--- Saved entries ---

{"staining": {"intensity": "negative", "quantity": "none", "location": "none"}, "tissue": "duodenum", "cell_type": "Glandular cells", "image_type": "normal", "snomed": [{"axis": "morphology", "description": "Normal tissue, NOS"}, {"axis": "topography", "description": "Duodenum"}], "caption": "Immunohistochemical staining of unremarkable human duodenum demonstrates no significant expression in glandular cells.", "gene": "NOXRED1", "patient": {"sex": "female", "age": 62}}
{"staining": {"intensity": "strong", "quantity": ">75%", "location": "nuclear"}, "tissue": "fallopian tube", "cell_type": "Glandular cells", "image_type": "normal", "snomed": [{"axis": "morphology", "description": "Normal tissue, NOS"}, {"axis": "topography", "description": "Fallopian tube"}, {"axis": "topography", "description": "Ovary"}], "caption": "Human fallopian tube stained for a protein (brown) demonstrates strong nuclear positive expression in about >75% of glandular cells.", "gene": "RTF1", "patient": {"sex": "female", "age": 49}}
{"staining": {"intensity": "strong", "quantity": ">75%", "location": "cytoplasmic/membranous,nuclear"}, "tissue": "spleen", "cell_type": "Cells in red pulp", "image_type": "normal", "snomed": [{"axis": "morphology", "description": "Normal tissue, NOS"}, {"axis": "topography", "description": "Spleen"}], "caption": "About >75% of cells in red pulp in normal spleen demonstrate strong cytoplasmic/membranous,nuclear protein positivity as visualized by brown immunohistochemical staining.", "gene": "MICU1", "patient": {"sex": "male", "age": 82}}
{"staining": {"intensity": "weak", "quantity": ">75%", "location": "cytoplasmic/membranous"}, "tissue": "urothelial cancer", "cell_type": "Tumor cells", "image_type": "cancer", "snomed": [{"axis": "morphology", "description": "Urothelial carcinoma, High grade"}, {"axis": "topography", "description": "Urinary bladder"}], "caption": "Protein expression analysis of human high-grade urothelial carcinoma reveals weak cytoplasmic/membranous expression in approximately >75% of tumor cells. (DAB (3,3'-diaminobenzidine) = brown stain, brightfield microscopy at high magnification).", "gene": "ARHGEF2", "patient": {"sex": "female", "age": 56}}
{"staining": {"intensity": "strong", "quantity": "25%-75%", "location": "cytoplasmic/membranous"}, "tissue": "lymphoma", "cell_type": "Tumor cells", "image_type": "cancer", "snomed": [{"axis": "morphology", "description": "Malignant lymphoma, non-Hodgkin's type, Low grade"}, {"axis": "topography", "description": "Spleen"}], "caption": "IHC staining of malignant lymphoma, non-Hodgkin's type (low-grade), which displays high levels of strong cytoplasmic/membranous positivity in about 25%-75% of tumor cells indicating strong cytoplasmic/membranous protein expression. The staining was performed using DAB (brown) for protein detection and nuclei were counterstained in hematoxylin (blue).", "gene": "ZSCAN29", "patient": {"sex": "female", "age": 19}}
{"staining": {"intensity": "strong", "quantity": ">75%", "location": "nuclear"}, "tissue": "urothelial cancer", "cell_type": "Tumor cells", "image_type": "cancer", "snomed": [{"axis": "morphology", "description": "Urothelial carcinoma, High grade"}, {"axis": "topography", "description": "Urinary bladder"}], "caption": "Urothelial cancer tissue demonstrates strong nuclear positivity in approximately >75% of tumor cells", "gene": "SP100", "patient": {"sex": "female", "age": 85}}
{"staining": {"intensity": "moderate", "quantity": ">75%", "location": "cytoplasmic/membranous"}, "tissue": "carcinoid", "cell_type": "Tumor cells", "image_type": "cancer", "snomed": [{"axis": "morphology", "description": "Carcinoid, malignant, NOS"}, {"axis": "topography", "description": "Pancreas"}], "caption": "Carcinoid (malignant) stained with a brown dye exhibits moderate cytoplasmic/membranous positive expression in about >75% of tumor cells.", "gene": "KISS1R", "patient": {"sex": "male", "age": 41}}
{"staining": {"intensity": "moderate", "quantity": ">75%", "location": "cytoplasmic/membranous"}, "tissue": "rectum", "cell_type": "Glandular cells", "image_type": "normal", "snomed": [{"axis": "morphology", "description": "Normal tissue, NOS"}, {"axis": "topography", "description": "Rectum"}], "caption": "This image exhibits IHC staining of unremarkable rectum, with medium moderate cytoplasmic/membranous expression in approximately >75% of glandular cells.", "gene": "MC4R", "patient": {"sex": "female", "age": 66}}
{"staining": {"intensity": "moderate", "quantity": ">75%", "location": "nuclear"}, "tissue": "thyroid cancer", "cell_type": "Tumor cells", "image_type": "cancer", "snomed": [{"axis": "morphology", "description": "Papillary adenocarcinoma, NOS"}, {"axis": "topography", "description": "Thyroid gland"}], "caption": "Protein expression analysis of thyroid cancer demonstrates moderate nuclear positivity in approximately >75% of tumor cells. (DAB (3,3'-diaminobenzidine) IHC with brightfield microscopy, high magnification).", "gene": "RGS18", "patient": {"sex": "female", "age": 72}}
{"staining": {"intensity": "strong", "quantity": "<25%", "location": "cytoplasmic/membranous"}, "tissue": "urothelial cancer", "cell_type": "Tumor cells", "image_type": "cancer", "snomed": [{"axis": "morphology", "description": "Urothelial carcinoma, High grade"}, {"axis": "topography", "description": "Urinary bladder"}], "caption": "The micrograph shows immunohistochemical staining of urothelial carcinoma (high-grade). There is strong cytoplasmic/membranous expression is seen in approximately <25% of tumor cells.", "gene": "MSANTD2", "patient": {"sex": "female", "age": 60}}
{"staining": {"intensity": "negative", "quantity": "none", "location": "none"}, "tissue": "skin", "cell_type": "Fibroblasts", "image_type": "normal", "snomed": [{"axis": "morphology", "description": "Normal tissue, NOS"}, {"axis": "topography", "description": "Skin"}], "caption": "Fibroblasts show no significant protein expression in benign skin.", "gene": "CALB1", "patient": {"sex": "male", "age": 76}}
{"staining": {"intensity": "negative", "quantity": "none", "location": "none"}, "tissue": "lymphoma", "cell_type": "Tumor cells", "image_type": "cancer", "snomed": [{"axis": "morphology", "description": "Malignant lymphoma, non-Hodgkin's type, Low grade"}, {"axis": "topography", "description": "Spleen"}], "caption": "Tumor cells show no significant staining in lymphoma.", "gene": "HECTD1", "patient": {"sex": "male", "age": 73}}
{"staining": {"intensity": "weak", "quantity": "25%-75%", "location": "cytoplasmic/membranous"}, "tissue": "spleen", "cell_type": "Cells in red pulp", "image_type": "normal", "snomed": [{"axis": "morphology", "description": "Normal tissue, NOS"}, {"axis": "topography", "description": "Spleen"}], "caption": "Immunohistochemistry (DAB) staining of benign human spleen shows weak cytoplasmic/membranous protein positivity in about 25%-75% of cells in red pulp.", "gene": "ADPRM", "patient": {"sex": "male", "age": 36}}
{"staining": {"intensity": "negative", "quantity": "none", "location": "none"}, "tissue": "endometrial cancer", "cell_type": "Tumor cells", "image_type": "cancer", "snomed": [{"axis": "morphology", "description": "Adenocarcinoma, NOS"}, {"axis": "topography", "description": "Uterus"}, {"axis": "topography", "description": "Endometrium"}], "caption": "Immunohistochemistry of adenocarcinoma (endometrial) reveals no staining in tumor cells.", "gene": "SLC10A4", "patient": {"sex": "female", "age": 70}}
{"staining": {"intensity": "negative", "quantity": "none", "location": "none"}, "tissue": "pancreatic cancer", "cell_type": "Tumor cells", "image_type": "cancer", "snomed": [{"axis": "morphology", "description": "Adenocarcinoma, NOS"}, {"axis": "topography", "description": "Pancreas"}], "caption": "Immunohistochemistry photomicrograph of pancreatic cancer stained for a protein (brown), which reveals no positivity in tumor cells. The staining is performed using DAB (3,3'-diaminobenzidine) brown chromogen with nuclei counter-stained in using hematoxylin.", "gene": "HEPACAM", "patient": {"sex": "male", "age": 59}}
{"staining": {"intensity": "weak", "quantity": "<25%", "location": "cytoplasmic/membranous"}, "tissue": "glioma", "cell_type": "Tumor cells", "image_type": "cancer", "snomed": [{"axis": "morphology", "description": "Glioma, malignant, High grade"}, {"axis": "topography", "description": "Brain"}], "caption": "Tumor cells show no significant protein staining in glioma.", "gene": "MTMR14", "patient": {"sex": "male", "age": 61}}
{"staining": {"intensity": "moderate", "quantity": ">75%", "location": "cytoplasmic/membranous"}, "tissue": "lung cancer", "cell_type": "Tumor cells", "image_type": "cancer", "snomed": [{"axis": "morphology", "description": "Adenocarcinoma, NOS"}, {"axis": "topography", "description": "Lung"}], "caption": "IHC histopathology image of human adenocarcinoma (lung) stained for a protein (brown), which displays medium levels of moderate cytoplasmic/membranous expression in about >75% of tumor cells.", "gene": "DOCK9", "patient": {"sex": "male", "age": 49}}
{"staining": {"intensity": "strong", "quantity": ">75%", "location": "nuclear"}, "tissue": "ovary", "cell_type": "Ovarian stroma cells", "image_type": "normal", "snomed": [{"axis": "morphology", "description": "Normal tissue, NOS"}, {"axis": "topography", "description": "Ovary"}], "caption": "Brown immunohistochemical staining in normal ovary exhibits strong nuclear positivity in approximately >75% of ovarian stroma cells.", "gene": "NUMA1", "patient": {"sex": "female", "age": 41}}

--- WHAT NEEDS TO BE DONE ---
Scan the records above for the lines holding "(malignant) stained with" and "image exhibits IHC". Transcribe those two and every line between them word for word, and no others.

--- OUTPUT BELOW ---
{"staining": {"intensity": "moderate", "quantity": ">75%", "location": "cytoplasmic/membranous"}, "tissue": "carcinoid", "cell_type": "Tumor cells", "image_type": "cancer", "snomed": [{"axis": "morphology", "description": "Carcinoid, malignant, NOS"}, {"axis": "topography", "description": "Pancreas"}], "caption": "Carcinoid (malignant) stained with a brown dye exhibits moderate cytoplasmic/membranous positive expression in about >75% of tumor cells.", "gene": "KISS1R", "patient": {"sex": "male", "age": 41}}
{"staining": {"intensity": "moderate", "quantity": ">75%", "location": "cytoplasmic/membranous"}, "tissue": "rectum", "cell_type": "Glandular cells", "image_type": "normal", "snomed": [{"axis": "morphology", "description": "Normal tissue, NOS"}, {"axis": "topography", "description": "Rectum"}], "caption": "This image exhibits IHC staining of unremarkable rectum, with medium moderate cytoplasmic/membranous expression in approximately >75% of glandular cells.", "gene": "MC4R", "patient": {"sex": "female", "age": 66}}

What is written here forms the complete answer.